As talks about cease-fires and humanitarian aid drag on, the situation in Syria is becoming overwhelmed by dramatic military moves in the north of the country. President Bashar al-Assad’s government and its military backers have collectively thrown caution to the wind in favor of increased warfare that risks a wider regional conflagration while the U.S. and its allies scramble awkwardly to respond.
What happens in northern Syria, from Aleppo in the west to Raqqa and Deir ez-Zor in the east, may define the geopolitical fortunes of regional and global powers for years to come. In the immediate future, though, we should expect Syria’s downward spiral to accelerate if three key trends persist: Syria’s fragmentation into half a dozen hostile component parts with wildly different aims, an increased reliance on military action on all sides and the likely fragmentation of the Islamic State in Iraq and the Levant (ISIL) into thousands of hardened militants dispersed across the region and the rest of the world.
Northern Syria is strategically important for all the parties fighting one another; it has special significance for ISIL, which foresees an apocalyptic battle between the forces of good and evil in northern Syria near Dabiq. Many ISIL fighters would welcome fighting and dying in a conflagration between good Muslims and evil apostates; other armed forces also seem willing to play their part in the fighting but purely for strategic gains.
The nature, range and aims of the many groups now fighting in northern Syria are kaleidoscopic, with more than a dozen inching toward a free-for-all. A college cafeteria food fight might be the best analogy for the bullets, mortars and missiles whizzing around in the area.
The initial four years of civil war saw Syria fracture into four zones controlled by the government, the Kurds, ISIL and scores of Islamist and secular-nationalist rebel groups. Russia stepped in last September with daily airstrikes to shore up the Assad government, mostly by attacking rebel forces in the center and north of the country but barely touching ISIL. Iran and Hezbollah have fought for Assad in the past three years, and with the recent air support from Russia this month, they have begun to drive rebels out of areas around Aleppo. An imminent government victory there would tip the nationwide balance on the ground dramatically in Assad’s favor while creating perhaps half a million more refugees who would head for Turkey or Europe — where they are not wanted.

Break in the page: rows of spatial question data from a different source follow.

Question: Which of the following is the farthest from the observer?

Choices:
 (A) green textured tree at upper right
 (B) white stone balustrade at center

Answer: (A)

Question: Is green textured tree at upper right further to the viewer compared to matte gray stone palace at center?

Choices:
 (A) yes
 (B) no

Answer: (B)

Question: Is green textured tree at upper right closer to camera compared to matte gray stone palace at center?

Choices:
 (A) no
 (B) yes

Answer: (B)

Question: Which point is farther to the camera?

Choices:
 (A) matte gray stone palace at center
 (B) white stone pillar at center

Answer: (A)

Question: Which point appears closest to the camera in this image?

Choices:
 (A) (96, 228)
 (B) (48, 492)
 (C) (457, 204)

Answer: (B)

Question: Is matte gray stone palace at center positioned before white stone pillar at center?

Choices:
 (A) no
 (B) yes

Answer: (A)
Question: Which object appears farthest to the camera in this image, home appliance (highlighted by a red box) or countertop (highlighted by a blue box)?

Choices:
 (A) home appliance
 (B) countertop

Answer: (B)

Driving back rebels around Aleppo has bolstered the positions of Syrian Kurdish fighters, especially some who have taken over some rebel areas around the town of Azaz that control access to a critical Turkey-Syria border region. An expanded Kurdish autonomous region frightens Turkey because of its decades-old conflict with Turkish Kurds, who seek greater self-rule. So Turkey started shelling some Syrian Kurdish positions this week, and Syrian troops have fired some artillery shells into southern Turkey. In fact, several small Kurdish forces across northern Syria are simultaneously fighting ISIL, the Assad regime, other rebel forces and Turkey.
This volatile mix is being been made even more deadly by Turkey and Saudi Arabia’s plans to strike and support several different groups in Syria. Enhanced Turkish-Saudi military cooperation, especially if undertaken with a U.S.-led coalition, aims to crush ISIL and would bolster the rebels trying to topple Assad because it would lower the ISIL threat to those rebels and allow them to regain some territory from ISIL. It is a good bet that one aim of a possible Turkish-Saudi move into Syria is to strengthen some rebels so they can help bring about Assad’s downfall, an explicit Saudi goal.

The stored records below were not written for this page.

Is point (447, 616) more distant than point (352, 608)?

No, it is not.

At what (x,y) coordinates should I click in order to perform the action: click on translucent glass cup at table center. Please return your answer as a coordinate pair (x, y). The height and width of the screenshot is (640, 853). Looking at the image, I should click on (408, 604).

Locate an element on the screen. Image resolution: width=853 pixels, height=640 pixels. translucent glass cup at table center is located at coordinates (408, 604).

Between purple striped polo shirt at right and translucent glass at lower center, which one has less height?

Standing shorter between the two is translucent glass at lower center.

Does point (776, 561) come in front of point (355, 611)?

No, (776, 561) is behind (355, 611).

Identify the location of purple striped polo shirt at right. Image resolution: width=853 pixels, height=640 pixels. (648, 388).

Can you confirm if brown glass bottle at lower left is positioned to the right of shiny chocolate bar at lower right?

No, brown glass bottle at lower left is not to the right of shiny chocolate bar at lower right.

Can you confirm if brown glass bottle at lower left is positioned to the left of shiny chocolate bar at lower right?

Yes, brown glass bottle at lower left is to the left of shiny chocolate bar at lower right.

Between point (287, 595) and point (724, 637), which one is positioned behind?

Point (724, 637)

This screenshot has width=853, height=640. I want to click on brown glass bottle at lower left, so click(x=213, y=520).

A new Turkish foray into Syria would not be out of character, as Turkey previously attacked neighboring states such as Iraq to protect itself against perceived Kurdish threats to its national security. But Saudi Arabia’s direct entry into the Syrian war would be more serious, given the inexperience and awkwardness with which Riyadh has been asserting itself militarily around the region in recent years. It risks repeating the reckless miscalculation of its nearly one-year-old war in Yemen, which has created a humanitarian catastrophe, given ISIL and Al-Qaeda ground to expand their footholds there and saddled Riyadh with costly long-term reconstruction duties in Yemen, mostly without conclusively achieving its main goals.
Beyond aiming to hit ISIL’s heartland, Turkey wants to clear Syrian Kurdish forces from its southern border, including some Kurds whom the U.S. supports in the fight against ISIL. Reacting to the Turkish-Saudi move, the Russian prime minister last week said that dynamics in the Middle East today look like the Cold War days. He also warned that Saudi-Turkish military action in Syria could spark a long-running ground war, even a “third world war.”
Rarely in modern history has any single region seen simultaneous military action by so many global, local and allied parties. The prospect of the three big regional powers — Iran, Turkey and Saudi Arabia — all militarily engaged in northern Syria amid U.S., Russian, Kurdish and other troops raises the frightening specter of a catastrophic regional war that could be sparked accidentally or deliberately. This would warm the hearts of the ISIL fighters with their prophetic expectations but cause massive new pain and problems for most other people in the region and the rest of the world.